What a beautiful game. Easily my favorite game of all-time. Whenever the 'games as art' debate comes up, my one answer in that argument is 'Ico'.
The biggest travesty in video game history is the US cover art. I remember seeing this game around the PS2's launch, in a Circuit City kiosk. But at the time, I had no idea as to the name of the game -- the visuals just so happened to catch my eye, as I was browsing the aisle. I remember being so impressed by the lighting effects (I still am) and the cinematic, minimalist presentation. The character animations reminded me of my favorite childhood games: Another World (also called Out of this World) and Prince of Persia. Had I owned a PS2 at the time, I would've found out the name of the game in the kiosk, and left the store with a copy. Unfortunately, I didn't. And to make matters worse, when I finally did acquire a PS2, I was so disgusted with the generic box art, upon stumbling across the game, that I didn't give it a thought. "Who would ever make a game, about a generic white kid with a viking helmet and a blanket wrapped around his neck? This reminds me of the Mega Man box art." I figured the game couldn't have possibly been good and moved on.
That all changed when Shadow of the Colossus was announced. My roommate brought home a demo of it, and i found out that it was by the same team that produced Ico. After looking up the game on the internet, I finally learned that this hideous box contained that beautiful, mysterious game I had accidentally discovered, all those years ago.
And so began my four year journey of hunting down a copy of the game. I finally stumbled upon a mint condition copy at GameStop (not a single flaw or blemish) and played through the entire game in a single sitting, with giant can headphones.
The most impressive aspect of this game, was its ability to make me care about Yorda. I never once became angry with her actions, nor did I feel that the game had been programmed to be artificially hard because of her limitations. It all felt very natural to me. I felt like the courageous little boy, defending the helpless neighbor girl, in a battle against imaginary monsters. It probably didn't help that Ico's primary weapon was a giant stick -- my weapon of choice, as a child.
I'd never seen another game like this. No other game, to my knowledge, was able to bring a character to life through subtle personality quirks. Yorda likes birds. She will often turn her head to admire the birds when walking by them. And if you leave her untethered, she will even jump at them, or chase them around a room -- without a care in the world.

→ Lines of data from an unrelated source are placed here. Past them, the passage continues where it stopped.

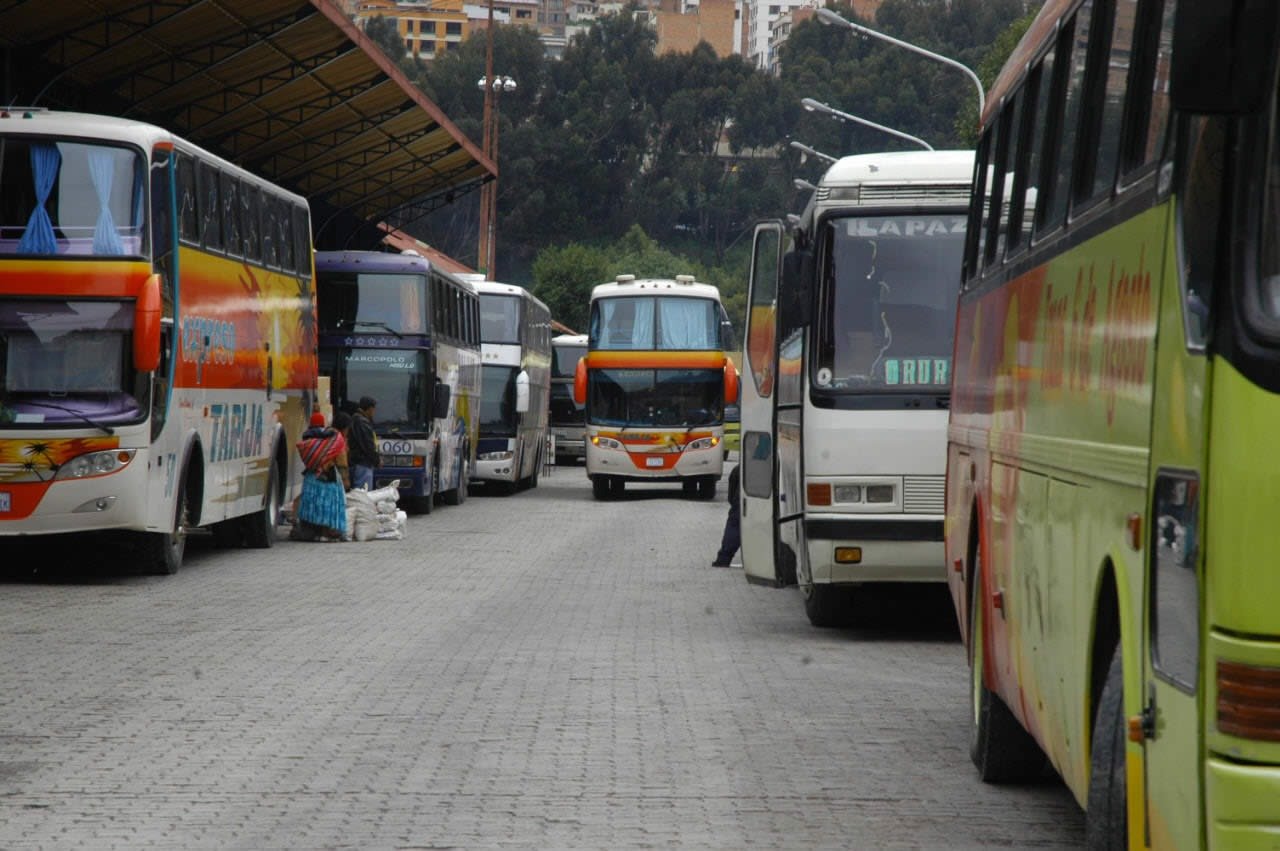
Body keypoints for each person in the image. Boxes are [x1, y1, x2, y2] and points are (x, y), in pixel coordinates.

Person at [291, 412, 348, 542]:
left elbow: (309, 458)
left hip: (311, 478)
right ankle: (327, 532)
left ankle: (313, 532)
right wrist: (345, 478)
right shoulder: (334, 439)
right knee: (327, 507)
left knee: (312, 507)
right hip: (329, 479)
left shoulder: (307, 440)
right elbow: (341, 461)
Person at [348, 395, 380, 491]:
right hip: (363, 464)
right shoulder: (362, 423)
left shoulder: (355, 419)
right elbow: (368, 445)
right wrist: (376, 460)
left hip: (357, 462)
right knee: (363, 496)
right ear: (370, 409)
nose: (374, 412)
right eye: (374, 409)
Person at [712, 464, 740, 568]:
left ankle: (723, 559)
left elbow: (731, 496)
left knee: (734, 527)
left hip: (741, 504)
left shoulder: (739, 469)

And that's what drove me, through the entire game: my love - Ico's love - for this innocent girl, who couldn't possibly save herself. I really did care about saving her. I couldn't understand a thing she said to me, which made the animations, the physics, and the emotion all the more important. And even after so many years, I still feel like Ico is a timeless classic, which stands the test of time.
It's a masterpiece of a game, well worth the measly $20 I spent. I'm glad that I finally figured out the name of that mysterious game at the kiosk. Most importantly, Ico made me feel like a kid again. And I wish there were more games like that.
Needless to say, I'm all the more excited for The Last Guardian.